EXERCISES >>
a. Translate this entry from the Nuno Esgueirão profile below into Spanish: "Place of birth: Coimbra, Portugal".
b. Please list every team named under "Senior career" in the Nuno Esgueirão profile below.
c. Write the next part of the Nuno Esgueirão profile below, starting after its last entry.

Nuno Esgueirão

Personal information
- Full name: Nuno Filipe Esgueirão Duarte Vieira
- Date of birth: 11 January 1999 (age 27)
- Place of birth: Coimbra, Portugal
- Height: 1.77 m (5 ft 10 in)
- Position: Left-back

Team information
- Current team: Águeda
- Number: 4

Youth career
- 2007–2014: Porto
- 2014: → Padroense (loan)
- 2015–2019: Académica

Senior career*
- Years: Team / Apps / (Gls)
- 2017–2019: Académica / 1 / (0)
- 2019: Anadia / 0 / (0)
- 2019–2023: Oliveira do Bairro / 81 / (8)
- 2023: Florgrade / 1 / (0)

DATA PROVIDED >>
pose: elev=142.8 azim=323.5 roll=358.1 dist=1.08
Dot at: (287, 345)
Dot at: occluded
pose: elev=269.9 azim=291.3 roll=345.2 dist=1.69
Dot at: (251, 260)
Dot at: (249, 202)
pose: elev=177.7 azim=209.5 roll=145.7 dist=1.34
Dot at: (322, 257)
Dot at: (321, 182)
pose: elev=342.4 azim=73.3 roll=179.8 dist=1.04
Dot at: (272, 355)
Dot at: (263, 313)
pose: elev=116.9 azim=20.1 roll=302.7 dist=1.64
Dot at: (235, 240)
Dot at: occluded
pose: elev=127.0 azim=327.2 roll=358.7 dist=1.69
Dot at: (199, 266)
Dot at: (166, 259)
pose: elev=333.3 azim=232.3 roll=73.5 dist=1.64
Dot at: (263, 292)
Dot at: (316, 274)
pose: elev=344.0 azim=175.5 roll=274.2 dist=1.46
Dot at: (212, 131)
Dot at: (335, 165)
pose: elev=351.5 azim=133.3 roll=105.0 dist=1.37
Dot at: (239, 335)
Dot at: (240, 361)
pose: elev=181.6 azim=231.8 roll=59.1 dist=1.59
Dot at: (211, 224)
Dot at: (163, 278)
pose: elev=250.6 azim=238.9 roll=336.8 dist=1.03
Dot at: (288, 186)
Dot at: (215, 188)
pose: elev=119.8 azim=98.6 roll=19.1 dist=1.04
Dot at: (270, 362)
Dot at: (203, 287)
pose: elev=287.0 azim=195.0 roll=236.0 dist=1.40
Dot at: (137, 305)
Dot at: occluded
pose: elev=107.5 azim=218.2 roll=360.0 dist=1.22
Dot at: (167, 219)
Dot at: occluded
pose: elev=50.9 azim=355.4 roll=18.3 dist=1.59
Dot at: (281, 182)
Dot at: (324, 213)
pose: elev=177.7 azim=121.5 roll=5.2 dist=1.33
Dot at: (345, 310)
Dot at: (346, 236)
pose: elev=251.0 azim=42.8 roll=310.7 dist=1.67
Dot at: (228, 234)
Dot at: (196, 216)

RESPONSES PER TASK >>
a. Lugar de nacimiento: Coimbra, Portugal

b. Académica, Anadia, Oliveira do Bairro, Florgrade

c.
- 2023–2025: Ovarense / 62 / (2)
- 2025–: Águeda / 14 / (1)

= Nuno Esgueirão =

Portuguese footballer

Nuno Filipe Esgueirão Duarte Vieira (born 11 January 1999) is a Portuguese professional footballer who plays as a left-back for Águeda.

==Career==
On 19 April 2017, Esgueirão made his professional debut with Académica in a 2016–17 LigaPro match against Freamunde.